The world population scenarios were developed with reference to The UN Population Division; World Population Prospects (The 2008 Revision) which have been used worldwide. UN scenarios of the world population are developed every two years and have been revised downward for every update. Therefore, in this scenario, even after taking account of the future population increase in developing countries such as in Asia or Africa, we assume it very unlikely that the future world population will be substantially over 10 billion. Historical statistics explicitly show the trends that the fertility and population growth rates become lower with growing GDP per capita. Our population scenario is developed, assuming this trend to keep in the future, by replacing the relationship between fertility and per capita GDP by the relationship between annual change rate of population and per capita GDP. The population growth in Scenario B is assumed to be smaller than that in Scenario A, as per capita GDP is larger in Scenario B.
Figure 3 shows the world population scenarios.
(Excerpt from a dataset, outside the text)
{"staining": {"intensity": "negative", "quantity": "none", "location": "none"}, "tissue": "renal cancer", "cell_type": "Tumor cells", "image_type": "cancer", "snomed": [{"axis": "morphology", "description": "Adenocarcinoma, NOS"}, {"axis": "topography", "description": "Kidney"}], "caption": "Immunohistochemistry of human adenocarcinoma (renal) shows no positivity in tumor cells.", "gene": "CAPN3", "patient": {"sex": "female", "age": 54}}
In Scenario A, the world population is assumed to have a medium growth rate and the UN medium variant scenario of the world population, the 2008 Revision is adopted. After growing to 9.1 billion in 2050, the world population grows steadily to 9.3 billion by the year 2100. In Scenario B, the world population is assumed to have a low growth rate. This scenario is roughly equivalent to the average of UN medium variant and low variant scenarios of the world population, the 2008 Revision. The world population grows slowly from 6.1 billion in 2000. After peaking at 8.6 billion around 2050, it declines to 7.4 billion by the year 2100.
Figure 3 Population Scenario
In terms of GDP per capita, the following distinct trends are observed historically.
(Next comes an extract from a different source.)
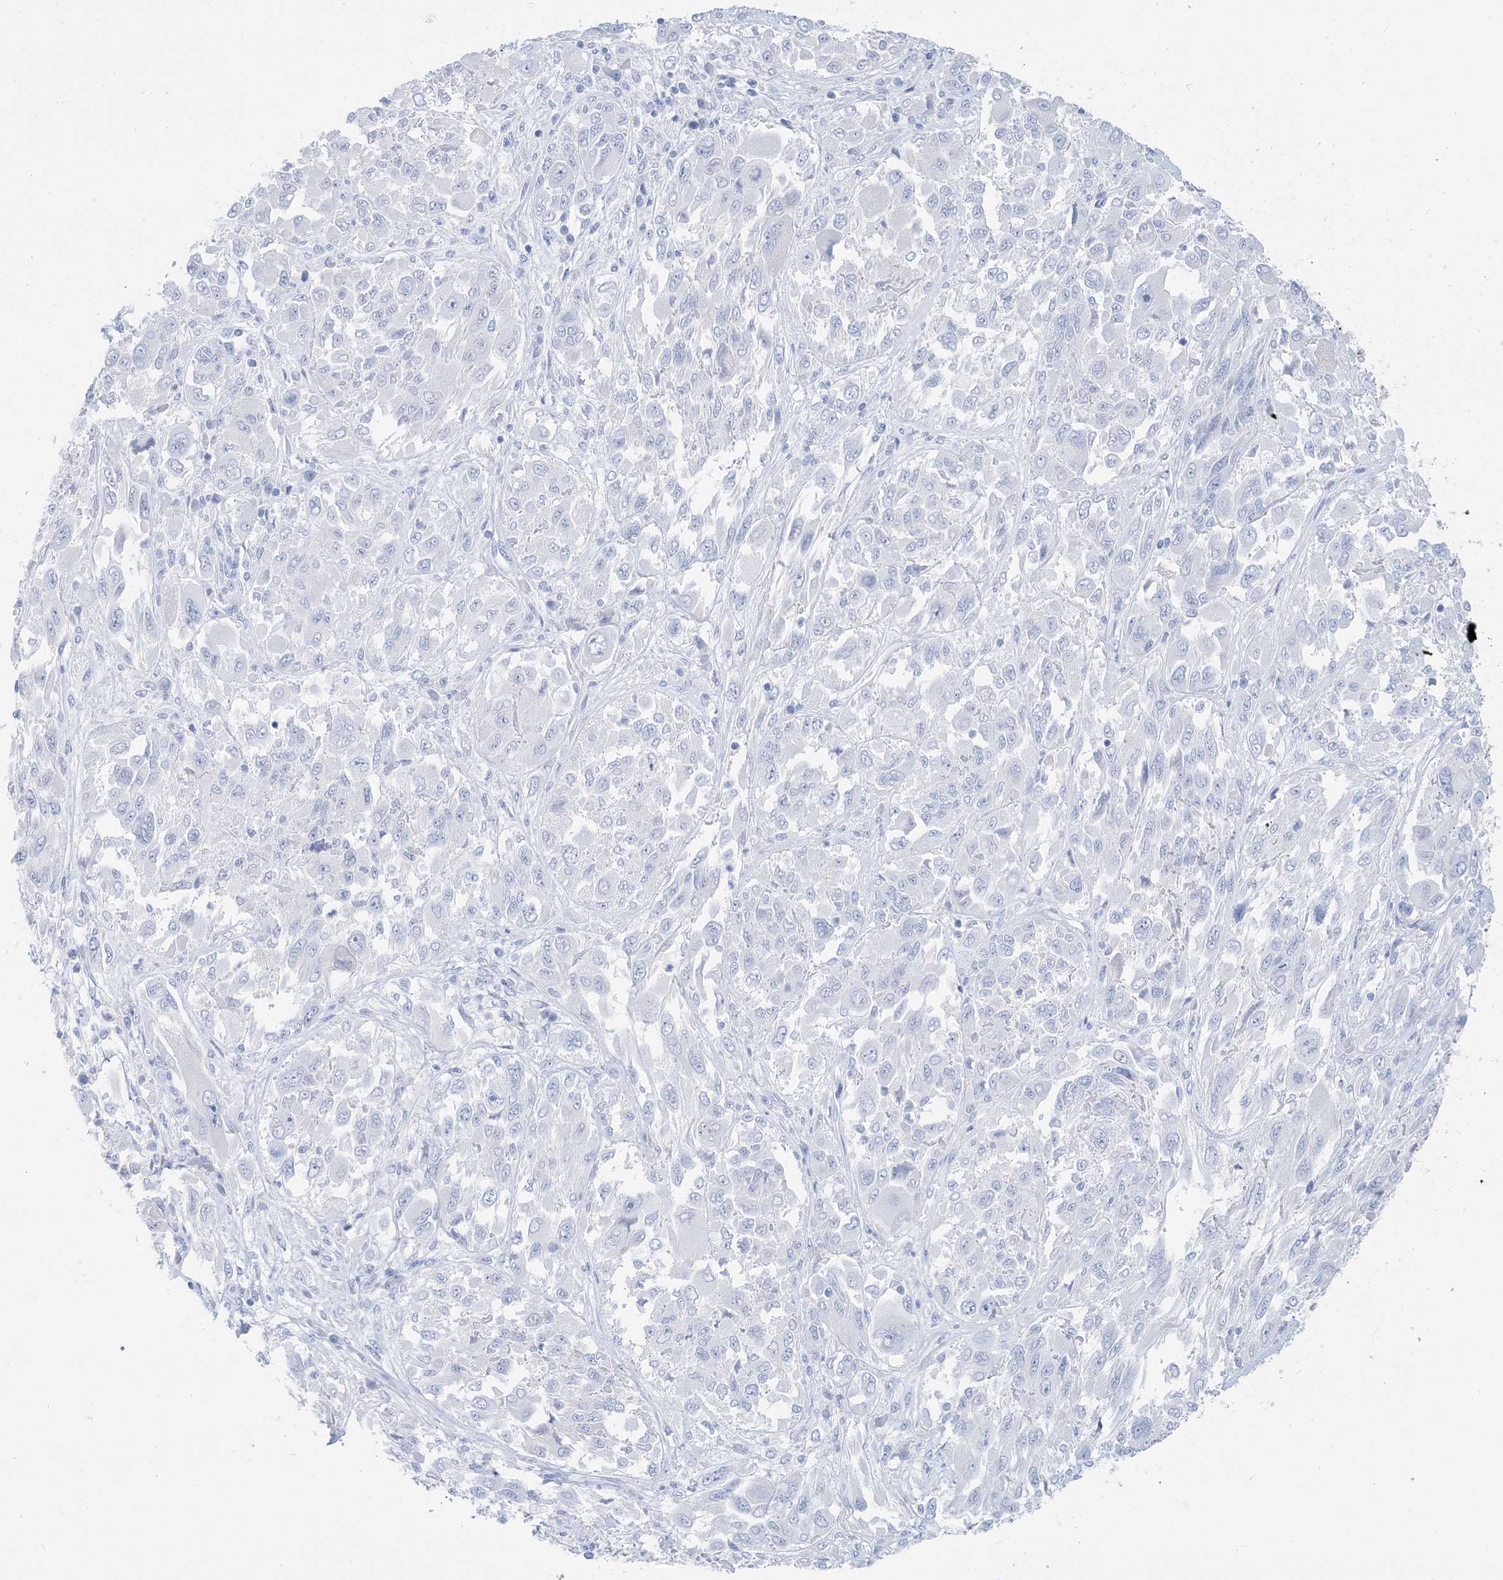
{"staining": {"intensity": "negative", "quantity": "none", "location": "none"}, "tissue": "melanoma", "cell_type": "Tumor cells", "image_type": "cancer", "snomed": [{"axis": "morphology", "description": "Malignant melanoma, NOS"}, {"axis": "topography", "description": "Skin"}], "caption": "The immunohistochemistry image has no significant positivity in tumor cells of malignant melanoma tissue.", "gene": "SH3YL1", "patient": {"sex": "female", "age": 91}}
- The growth rate of GDP per capita is low in the least developed countries (LDCs).
- When GDP per capita is between a few hundred dollars and a thousand dollars, the growth rate of GDP per capita tends to become high.
- For the higher GDP per capita, the growth rate tends to decrease gradually, shifting toward moderate economic growth.
- The industrial structure has three big trends; in the first period the structure centers in primary industry, in high economic growth period heavy industry develops starting from light industry, and in gradual growth period the tertiary industry starts to grow such as service and information industries.
Based on these observations, GDP (MER) per capita scenarios are developed as shown Figure 4. In Scenario A, the current developed countries slow down the GDP per capita growth until 2100 and the growth rate converges to 0.5% per year in 2100. Developing countries continue to grow steadily. The current emerging economies and least developed countries have the per capita GDP growth rates of around 1%/year and around 2%/year in 2100, respectively. The global average growth rate from 2000 to 2100 is 1.5% per year.
In Scenario B, the current developed countries continue to increase GDP per capita by 1.0%/year in 2100. Developing countries continue to grow rapidly. The current emerging economies and least developed countries grow at the rate of around 2%/year and around 3%/year even in 2100, respectively. The global average growth rate from 2000 to 2100 is 2.1% per year.
Both in Scenario A and B, economic gaps between developed and developing countries narrow steadily until 2100. Yet, the gaps in Scenario B are still bigger than in Scenario A. The GDP per capita ratio of OECD90 to Africa is 38.5 in 2000, and in 2100 6.4 in Scenario A and 6.7 in Scenario B.
Figure 4 per capita GDP Scenario
GDP scenarios are formulated by combination population scenario and per capita GDP scenario. Figure 8 shows the world GDP scenarios. The potential world GDP grows at a higher rate in Scenario B than in Scenario A. As mentioned above, GDP per capita growth at a higher rate in Scenario B makes the population smaller than the population in Scenario A, so that GDP difference between the two scenarios shrinks. The world average of GDP annual growth is assumed to be 2.0% per year in Scenario A and 2.3% per year in Scenario B from 2000 to 2100.